In recent years, power supply systems have become more complex, and there is an increasing number of situations involving opening and closing of large inductive loads. Therefore, the need for resolving problems of surging is increasing. Harmful surges may be suppressed by adding a surge absorber outside a vacuum circuit interrupter. However, if an outside surge absorber is utilized, the total system of the vacuum circuit interrupter requires a large space for installation, which makes the circuit interrupter bulky and less desirable.
Japanese Patent Disclosure (Kokai) No. 60-243919 shows a low surge vacuum interrupter which includes an electrode having an Ag-WC low surge contact plate. A copper arc plate has a diameter larger than that of the contact plate, and the surface of the copper arc plate is silver plated. A coil is provided at the rear surface of the arc plate.
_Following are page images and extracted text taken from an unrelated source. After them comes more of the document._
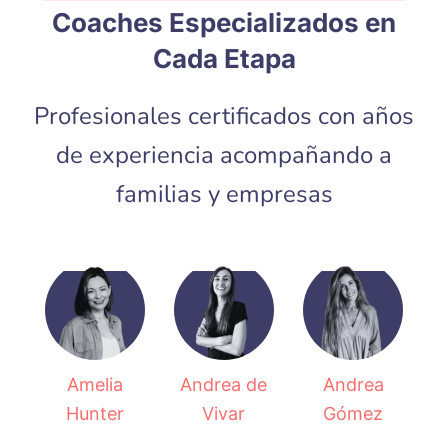
Coaches Especializados en
Cada Etapa
Profesionales certificados con años
de experiencia acompañando a
familias y empresas
Amelia
Andrea de
Andrea
Hunter
Vivar
Gómez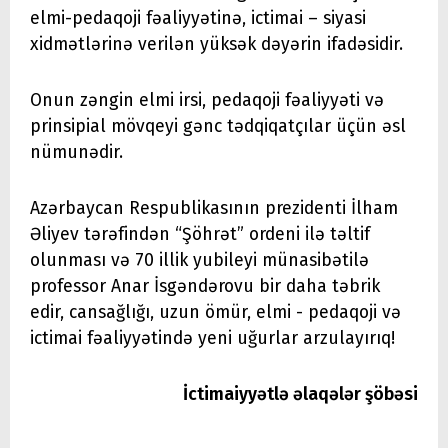
elmi-pedaqoji fəaliyyətinə, ictimai – siyasi
xidmətlərinə verilən yüksək dəyərin ifadəsidir.
Onun zəngin elmi irsi, pedaqoji fəaliyyəti və
prinsipial mövqeyi gənc tədqiqatçılar üçün əsl
nümunədir.
Azərbaycan Respublikasının prezidenti İlham
Əliyev tərəfindən “Şöhrət” ordeni ilə təltif
olunması və 70 illik yubileyi münasibətilə
professor Anar İsgəndərovu bir daha təbrik
edir, cansağlığı, uzun ömür, elmi - pedaqoji və
ictimai fəaliyyətində yeni uğurlar arzulayırıq!
İctimaiyyətlə əlaqələr şöbəsi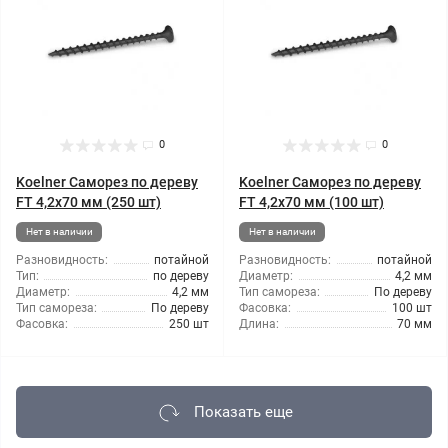
0
0
Koelner Саморез по дереву
Koelner Саморез по дереву
FT 4,2x70 мм (250 шт)
FT 4,2x70 мм (100 шт)
Нет в наличии
Нет в наличии
Разновидность:
потайной
Разновидность:
потайной
Тип:
по дереву
Диаметр:
4,2 мм
Диаметр:
4,2 мм
Тип самореза:
По дереву
Тип самореза:
По дереву
Фасовка:
100 шт
Фасовка:
250 шт
Длина:
70 мм
Показать еще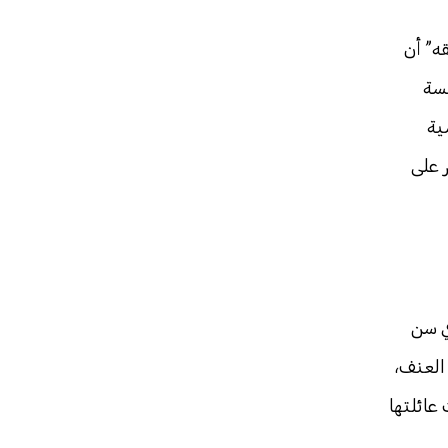
قه”
أن
يسة
ية
 على
ي سن
العنف،
عائلتها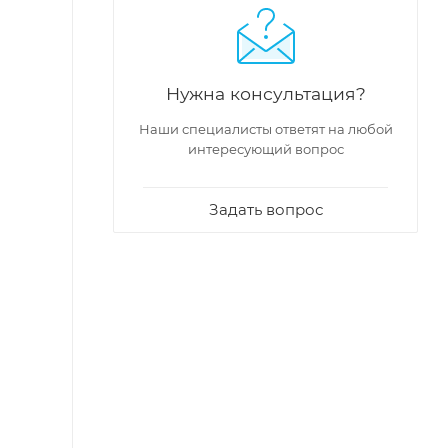
Нужна консультация?
Наши специалисты ответят на любой
интересующий вопрос
Задать вопрос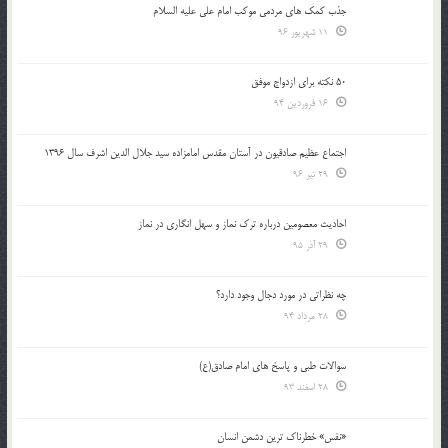
جذب کمک های مردمی موکب امام علی علیه السلام
11 شهریور 96
50 نکته برای ازدواج موفق
16 فروردین 94
اجتماع عظیم صادقیون در آستان مقدس امامزاده سید جلال الدین اشرف سال 1396
29 تیر 96
احادیث معصومین درباره ترک نماز و سهل انگاری در نماز
29 آذر 95
چه نظراتی در مورد دجال وجود دارد؟
28 مرداد 94
سوالات طبی و پاسخ های امام صادق(ع)
28 اسفند 93
«نفس» خطرناک ترین دشمن انسان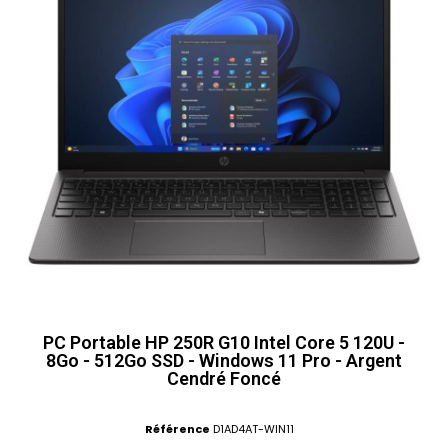
PC Portable HP 250R G10 Intel Core 5 120U -
8Go - 512Go SSD - Windows 11 Pro - Argent
Cendré Foncé
Référence
D1AD4AT-WIN11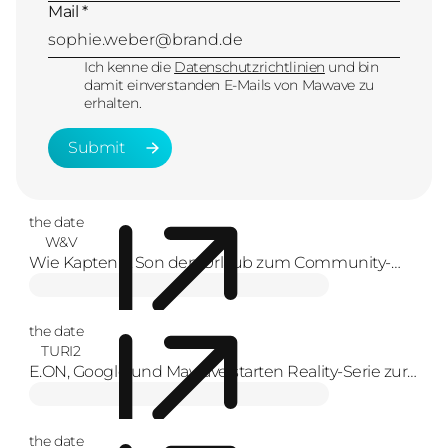
Mail *
Ich kenne die
Datenschutzrichtlinien
und bin
damit einverstanden E-Mails von Mawave zu
erhalten.
Submit
Submit
the date
W&V
Wie Kapten & Son den Urlaub zum Community-
Erlebnis macht
the date
TURI2
E.ON, Google und Mawave starten Reality-Serie zur
Energiewende
the date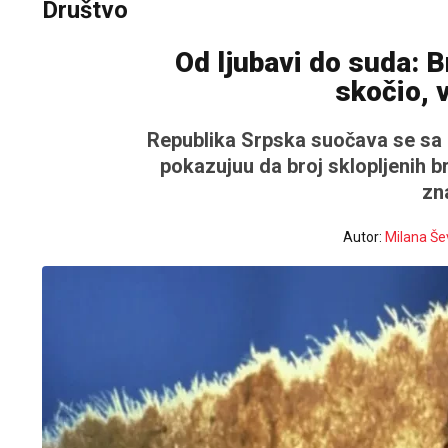
Društvo
Od ljubavi do suda: B
skočio, 
Republika Srpska suočava se sa
pokazujuu da broj sklopljenih b
zn
Autor:
Milana Še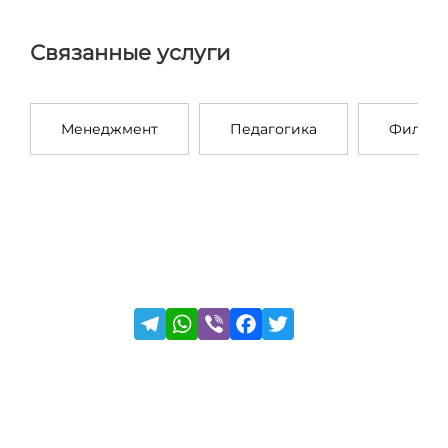
Связанные услуги
Менеджмент
Педагогика
Филосо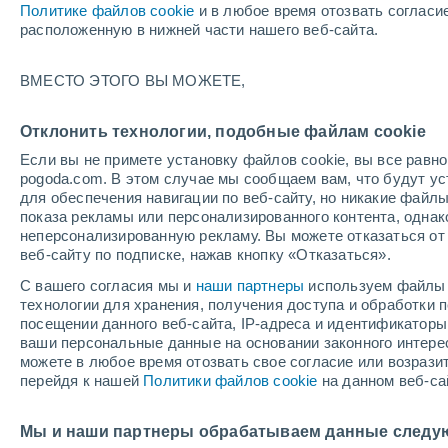
Политике файлов cookie
и в любое время отозвать согласи
+11°
расположенную в нижней части нашего веб-сайта.
30%
ВМЕСТО ЭТОГО ВЫ МОЖЕТЕ,
По ощущениям +11°
0.7 мм
Отклонить технологии, подобные файлам cookie
Если вы не примете установку файлов cookie, вы все рав
pogoda.com. В этом случае мы сообщаем вам, что будут у
Погода на 1 – 7 дней
Карта дождей
Дождевой р
для обеспечения навигации по веб-сайту, но никакие файлы
показа рекламы или персонализированного контента, одна
неперсонализированную рекламу. Вы можете отказаться от 
веб-сайту по подписке, нажав кнопку «Отказаться».
завтра
воскресенье
по
cегодня
С вашего согласия мы и
наши партнеры
используем файлы 
8 Авг.
9 Авг.
7 Авг.
технологии для хранения, получения доступа и обработки
посещении данного веб-сайта, IP-адреса и идентификатор
ваши персональные данные на основании законного интерес
можете в любое время отозвать свое согласие или возрази
30%
50%
перейдя к нашей
Политики файлов cookie
на данном веб-са
0.5 мм
1.3 мм
+23°
/
+9°
+19°
/
+11°
+
+18°
/
+9°
Мы и наши партнеры обрабатываем данные следу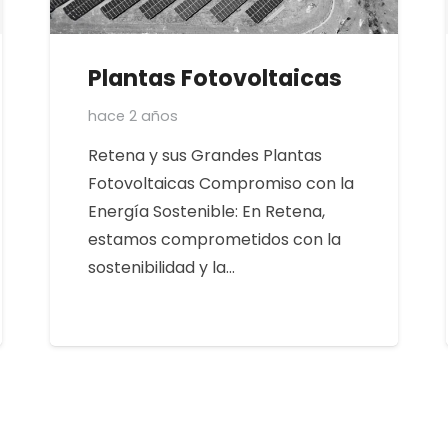
Plantas Fotovoltaicas
hace 2 años
Retena y sus Grandes Plantas
Fotovoltaicas Compromiso con la
Energía Sostenible: En Retena,
estamos comprometidos con la
sostenibilidad y la…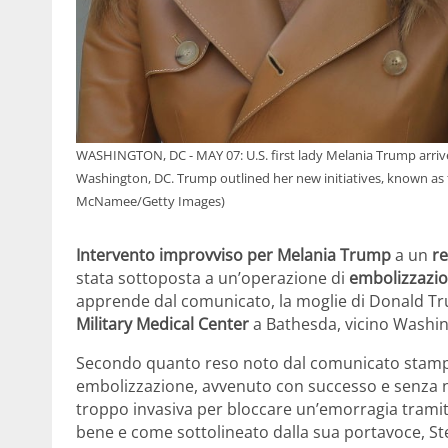
WASHINGTON, DC - MAY 07: U.S. first lady Melania Trump arriv
Washington, DC. Trump outlined her new initiatives, known as t
McNamee/Getty Images)
Intervento improvviso per Melania Trump
a un
r
stata sottoposta a un’operazione di
embolizzazi
apprende dal comunicato, la moglie di Donald Tru
Military Medical Center
a Bathesda, vicino Washin
Secondo quanto reso noto dal comunicato stampa, 
embolizzazione, avvenuto con successo e senza n
troppo invasiva per bloccare un’emorragia tramit
bene e come sottolineato dalla sua portavoce, St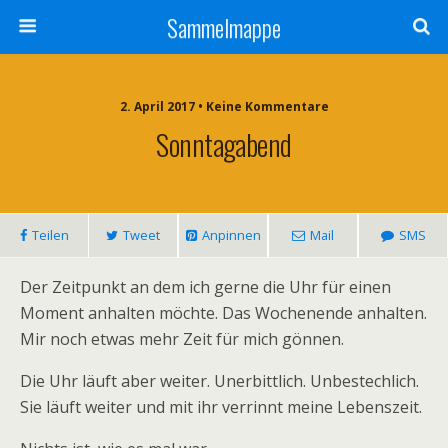
Sammelmappe
2. April 2017 • Keine Kommentare
Sonntagabend
Teilen
Tweet
Anpinnen
Mail
SMS
Der Zeitpunkt an dem ich gerne die Uhr für einen
Moment anhalten möchte. Das Wochenende anhalten.
Mir noch etwas mehr Zeit für mich gönnen.
Die Uhr läuft aber weiter. Unerbittlich. Unbestechlich.
Sie läuft weiter und mit ihr verrinnt meine Lebenszeit.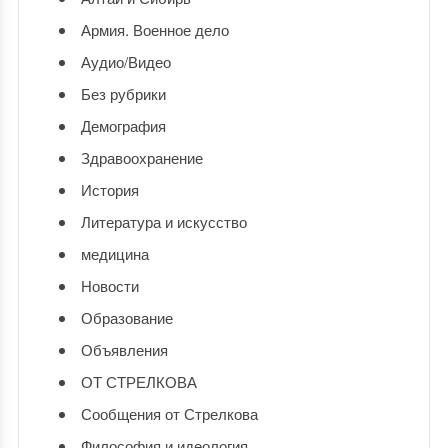
Армия. Военное дело
Аудио/Видео
Без рубрики
Демография
Здравоохранение
История
Литература и искусство
медицина
Новости
Образование
Объявления
ОТ СТРЕЛКОВА
Сообщения от Стрелкова
Философия и идеология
The electrode constitutes a so-called vertical magnetic field electrode structure, in which a magnetic field is imposed parallel to the arc at the time of interruption.
As is well-known, it is important that the arc be dispersed uniformly over the whole surface of the electrodes for interruption of a large current, larger than approximately 10 kA. However, the stabilized arc voltage is about 20 V for contact plates of Ag-WC, while the arc voltage for copper arc plates is about 30 V. Therefore, it is difficult for an arc to move from the contact plate to the copper arc plate. In order to deal with this problem, silver plating was effected over the copper arc plate to facilitate movement of arcs from the contact plate to the copper arc plate, which brought about uniform dispersion of the arc over the whole front surface of the electrode and provided a circuit interrupter with a good interrupting performance.
When a small current, smaller than approximately 10 kA, is interrupted, surge may take place. In this case, however, the arc stays on the low surge contact plate, and local heating on the electrode does not create any problem.
In recent years, there has come to be a demand for improvements of circuit interrupters to provide large current interrupting repetition capacity especially in the regions where short circuiting incidents are frequent. With the conventional electrode described above, the arc which appears at the time of interruption of large currents travels from the contact plate to the silver plated arc plate and causes scattering and vaporization of the silver plating. Therefore, as the number of times of interruptions increases, the silver on the surface of the copper arc plate is scattered away. It is technically and economically difficult to have thick silver plating on the copper arc plate which endures for a sufficiently long time. When the silver plating has removed from the arc plate, the arc voltage of the arc plate rises to a copper arc voltage level, which makes it difficult for the arc to travel from the contact plate to the copper arc plate. In such a situation the arc is no longer uniformly dispersed.